# Prove x^2 = y^2 if x = y or x = -y

1. Sep 20, 2007

### DavidSnider

I'm trying to Prove x^2 = y^2 if x = y or x = -y and I'm getting stuck.

Some different things I think are relevant but can't seem to connect together to form a proof. Am I on the right path?

Squares are non-negative. 0 ≤ a^2

x^2 - y^2 = 0

x^2 - y^2 = (x-y)(x+y)
= (x-y) * x + (x-y) * y : Distributive Law
= x^2 - xy + xy - y2 : Distributive Law
= x^2 - y^2 : Additive Inverse

2. Sep 20, 2007

### Staff: Mentor

Can you use the fact that (-1)^2 = 1 ?

3. Sep 20, 2007

### DavidSnider

Ah! Yes I can. Thank you!

4. Sep 20, 2007

### D H

Staff Emeritus
Stop here. Don't go any further.

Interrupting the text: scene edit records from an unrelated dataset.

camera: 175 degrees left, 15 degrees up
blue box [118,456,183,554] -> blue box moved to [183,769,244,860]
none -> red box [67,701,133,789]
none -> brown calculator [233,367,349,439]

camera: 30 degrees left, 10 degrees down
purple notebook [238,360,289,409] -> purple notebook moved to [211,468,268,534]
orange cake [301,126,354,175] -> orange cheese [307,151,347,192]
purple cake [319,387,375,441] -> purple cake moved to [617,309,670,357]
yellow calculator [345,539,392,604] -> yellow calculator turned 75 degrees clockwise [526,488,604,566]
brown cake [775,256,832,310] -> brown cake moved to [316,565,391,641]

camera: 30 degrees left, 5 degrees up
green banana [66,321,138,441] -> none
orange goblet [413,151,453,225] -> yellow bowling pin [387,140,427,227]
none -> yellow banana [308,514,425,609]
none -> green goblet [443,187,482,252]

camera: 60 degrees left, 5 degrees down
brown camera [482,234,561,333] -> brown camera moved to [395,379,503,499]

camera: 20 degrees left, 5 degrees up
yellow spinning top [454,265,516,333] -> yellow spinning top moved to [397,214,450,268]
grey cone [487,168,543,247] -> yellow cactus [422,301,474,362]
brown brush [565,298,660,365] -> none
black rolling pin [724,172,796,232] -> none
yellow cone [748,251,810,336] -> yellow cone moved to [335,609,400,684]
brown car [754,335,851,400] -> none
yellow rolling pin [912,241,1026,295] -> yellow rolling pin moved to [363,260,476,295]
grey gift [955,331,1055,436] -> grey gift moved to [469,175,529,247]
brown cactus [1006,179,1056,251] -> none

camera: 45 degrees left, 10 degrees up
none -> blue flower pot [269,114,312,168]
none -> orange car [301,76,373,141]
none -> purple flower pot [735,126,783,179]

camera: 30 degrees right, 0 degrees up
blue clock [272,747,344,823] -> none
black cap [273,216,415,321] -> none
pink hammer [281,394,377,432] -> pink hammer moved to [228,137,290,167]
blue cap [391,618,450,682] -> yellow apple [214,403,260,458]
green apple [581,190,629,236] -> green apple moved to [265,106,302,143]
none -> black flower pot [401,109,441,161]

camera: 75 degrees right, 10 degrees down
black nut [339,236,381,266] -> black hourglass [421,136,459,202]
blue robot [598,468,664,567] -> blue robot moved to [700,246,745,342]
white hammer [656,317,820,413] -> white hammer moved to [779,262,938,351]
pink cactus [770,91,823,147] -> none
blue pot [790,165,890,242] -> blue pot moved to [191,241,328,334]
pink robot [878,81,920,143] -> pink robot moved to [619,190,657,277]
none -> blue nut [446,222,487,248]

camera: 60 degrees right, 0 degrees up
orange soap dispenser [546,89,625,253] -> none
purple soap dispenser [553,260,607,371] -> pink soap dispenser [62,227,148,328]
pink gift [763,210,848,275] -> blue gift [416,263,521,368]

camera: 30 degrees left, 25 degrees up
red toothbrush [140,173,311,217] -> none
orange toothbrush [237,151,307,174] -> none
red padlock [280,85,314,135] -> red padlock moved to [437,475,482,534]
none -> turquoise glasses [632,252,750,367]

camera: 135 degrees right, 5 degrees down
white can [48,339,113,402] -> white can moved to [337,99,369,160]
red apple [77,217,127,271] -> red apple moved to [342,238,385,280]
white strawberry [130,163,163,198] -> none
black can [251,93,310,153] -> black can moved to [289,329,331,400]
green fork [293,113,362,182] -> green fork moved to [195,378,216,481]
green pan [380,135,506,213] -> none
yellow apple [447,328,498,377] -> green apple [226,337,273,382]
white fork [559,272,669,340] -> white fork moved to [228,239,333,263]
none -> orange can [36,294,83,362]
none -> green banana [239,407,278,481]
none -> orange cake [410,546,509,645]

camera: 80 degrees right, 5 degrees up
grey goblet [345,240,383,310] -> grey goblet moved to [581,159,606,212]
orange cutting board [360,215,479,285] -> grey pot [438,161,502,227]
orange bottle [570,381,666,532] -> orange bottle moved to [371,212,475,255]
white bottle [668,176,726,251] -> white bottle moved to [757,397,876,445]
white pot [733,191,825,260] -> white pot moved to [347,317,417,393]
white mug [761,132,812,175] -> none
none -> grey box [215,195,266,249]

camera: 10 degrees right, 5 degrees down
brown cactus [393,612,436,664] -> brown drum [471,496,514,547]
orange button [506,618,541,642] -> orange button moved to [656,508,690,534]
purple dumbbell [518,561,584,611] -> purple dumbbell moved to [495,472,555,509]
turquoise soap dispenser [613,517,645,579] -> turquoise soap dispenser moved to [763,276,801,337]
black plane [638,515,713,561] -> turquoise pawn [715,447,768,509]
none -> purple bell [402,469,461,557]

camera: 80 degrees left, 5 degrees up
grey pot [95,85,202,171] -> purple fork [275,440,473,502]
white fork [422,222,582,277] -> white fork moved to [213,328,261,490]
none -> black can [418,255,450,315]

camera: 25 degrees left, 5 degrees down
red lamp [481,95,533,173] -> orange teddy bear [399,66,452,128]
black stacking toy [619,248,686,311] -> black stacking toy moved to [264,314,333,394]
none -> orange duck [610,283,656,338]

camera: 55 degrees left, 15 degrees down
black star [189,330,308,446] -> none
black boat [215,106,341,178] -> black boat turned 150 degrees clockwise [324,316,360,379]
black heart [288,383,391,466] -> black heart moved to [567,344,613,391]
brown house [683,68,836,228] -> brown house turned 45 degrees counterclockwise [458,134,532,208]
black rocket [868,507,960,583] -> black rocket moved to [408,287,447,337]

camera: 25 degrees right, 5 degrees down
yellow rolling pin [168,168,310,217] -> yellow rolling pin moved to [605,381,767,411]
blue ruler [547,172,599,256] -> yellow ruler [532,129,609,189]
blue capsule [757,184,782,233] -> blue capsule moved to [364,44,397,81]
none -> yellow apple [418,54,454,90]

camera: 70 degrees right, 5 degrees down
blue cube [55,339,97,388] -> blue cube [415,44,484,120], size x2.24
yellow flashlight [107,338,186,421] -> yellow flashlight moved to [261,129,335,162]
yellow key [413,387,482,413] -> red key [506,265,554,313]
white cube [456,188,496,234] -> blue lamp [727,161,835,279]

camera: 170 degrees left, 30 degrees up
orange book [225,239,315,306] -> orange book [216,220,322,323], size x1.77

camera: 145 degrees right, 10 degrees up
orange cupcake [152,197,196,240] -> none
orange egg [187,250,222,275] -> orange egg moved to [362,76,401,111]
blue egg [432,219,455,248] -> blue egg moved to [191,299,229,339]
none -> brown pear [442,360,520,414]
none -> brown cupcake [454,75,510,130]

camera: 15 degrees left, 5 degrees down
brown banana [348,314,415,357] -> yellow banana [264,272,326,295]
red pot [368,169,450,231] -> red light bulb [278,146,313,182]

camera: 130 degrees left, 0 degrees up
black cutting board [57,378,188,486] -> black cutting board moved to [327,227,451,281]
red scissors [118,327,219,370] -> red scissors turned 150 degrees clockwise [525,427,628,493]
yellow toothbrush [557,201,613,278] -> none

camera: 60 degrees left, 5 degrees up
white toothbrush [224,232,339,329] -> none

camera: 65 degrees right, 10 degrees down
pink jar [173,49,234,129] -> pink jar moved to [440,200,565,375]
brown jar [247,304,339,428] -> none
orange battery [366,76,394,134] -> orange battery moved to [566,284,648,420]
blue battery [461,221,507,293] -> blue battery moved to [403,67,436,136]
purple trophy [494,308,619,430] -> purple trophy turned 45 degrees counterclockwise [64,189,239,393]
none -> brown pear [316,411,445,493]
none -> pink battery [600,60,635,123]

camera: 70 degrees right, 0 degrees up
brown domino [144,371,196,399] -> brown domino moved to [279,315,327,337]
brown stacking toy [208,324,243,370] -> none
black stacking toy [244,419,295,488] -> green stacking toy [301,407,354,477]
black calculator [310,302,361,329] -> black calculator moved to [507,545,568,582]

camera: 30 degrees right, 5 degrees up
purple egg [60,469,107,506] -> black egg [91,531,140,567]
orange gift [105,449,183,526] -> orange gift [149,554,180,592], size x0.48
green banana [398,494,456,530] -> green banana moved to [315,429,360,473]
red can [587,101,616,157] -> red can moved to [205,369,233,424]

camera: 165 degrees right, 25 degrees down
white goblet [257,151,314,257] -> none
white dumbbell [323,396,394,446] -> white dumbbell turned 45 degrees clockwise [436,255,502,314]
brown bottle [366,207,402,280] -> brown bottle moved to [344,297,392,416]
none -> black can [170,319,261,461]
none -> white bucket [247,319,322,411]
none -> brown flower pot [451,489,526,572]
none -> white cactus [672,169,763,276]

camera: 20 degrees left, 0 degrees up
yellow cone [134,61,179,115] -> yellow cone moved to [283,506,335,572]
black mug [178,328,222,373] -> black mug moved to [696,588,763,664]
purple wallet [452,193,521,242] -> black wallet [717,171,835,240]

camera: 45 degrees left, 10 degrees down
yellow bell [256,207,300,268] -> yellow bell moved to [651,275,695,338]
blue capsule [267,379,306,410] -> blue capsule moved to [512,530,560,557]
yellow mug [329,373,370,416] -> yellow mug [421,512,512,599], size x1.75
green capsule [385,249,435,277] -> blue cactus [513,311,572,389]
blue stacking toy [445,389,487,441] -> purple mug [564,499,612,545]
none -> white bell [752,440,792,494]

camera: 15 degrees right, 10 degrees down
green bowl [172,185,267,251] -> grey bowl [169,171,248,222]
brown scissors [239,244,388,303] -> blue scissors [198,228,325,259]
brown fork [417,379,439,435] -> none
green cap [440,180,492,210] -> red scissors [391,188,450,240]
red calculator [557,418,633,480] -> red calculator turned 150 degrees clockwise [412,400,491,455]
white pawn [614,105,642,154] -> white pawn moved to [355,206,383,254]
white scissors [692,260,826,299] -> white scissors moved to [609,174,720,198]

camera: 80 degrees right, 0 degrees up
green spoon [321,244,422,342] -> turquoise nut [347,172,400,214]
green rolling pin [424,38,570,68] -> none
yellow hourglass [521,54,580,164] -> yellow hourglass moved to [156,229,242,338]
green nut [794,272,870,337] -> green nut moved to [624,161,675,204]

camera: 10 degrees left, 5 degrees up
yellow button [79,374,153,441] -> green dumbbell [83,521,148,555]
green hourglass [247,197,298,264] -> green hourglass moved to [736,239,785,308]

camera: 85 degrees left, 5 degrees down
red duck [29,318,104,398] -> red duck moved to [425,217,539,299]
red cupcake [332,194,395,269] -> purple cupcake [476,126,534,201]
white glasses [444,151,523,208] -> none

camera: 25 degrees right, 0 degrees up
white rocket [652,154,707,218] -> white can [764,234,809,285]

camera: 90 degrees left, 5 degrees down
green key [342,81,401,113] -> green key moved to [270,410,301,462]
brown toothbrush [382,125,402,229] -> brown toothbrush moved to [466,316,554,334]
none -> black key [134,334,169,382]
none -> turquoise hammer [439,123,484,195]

What does (x-y)(x+y) = 0 tell you?

5. Sep 20, 2007

### DavidSnider

That the difference between x and y multiplied by the sum of x and y is equal to zero

So.. let's say that (x-y) is M and (X+Y) is N then M * N = 0.

The only way for this to happen is if one or both of those is equal to 0.
(x-y) can only be zero if X = Y. X+Y can only be zero if X = -Y.

Is there a better way I should be expressing that?

6. Sep 20, 2007

### D H

Staff Emeritus
You got it.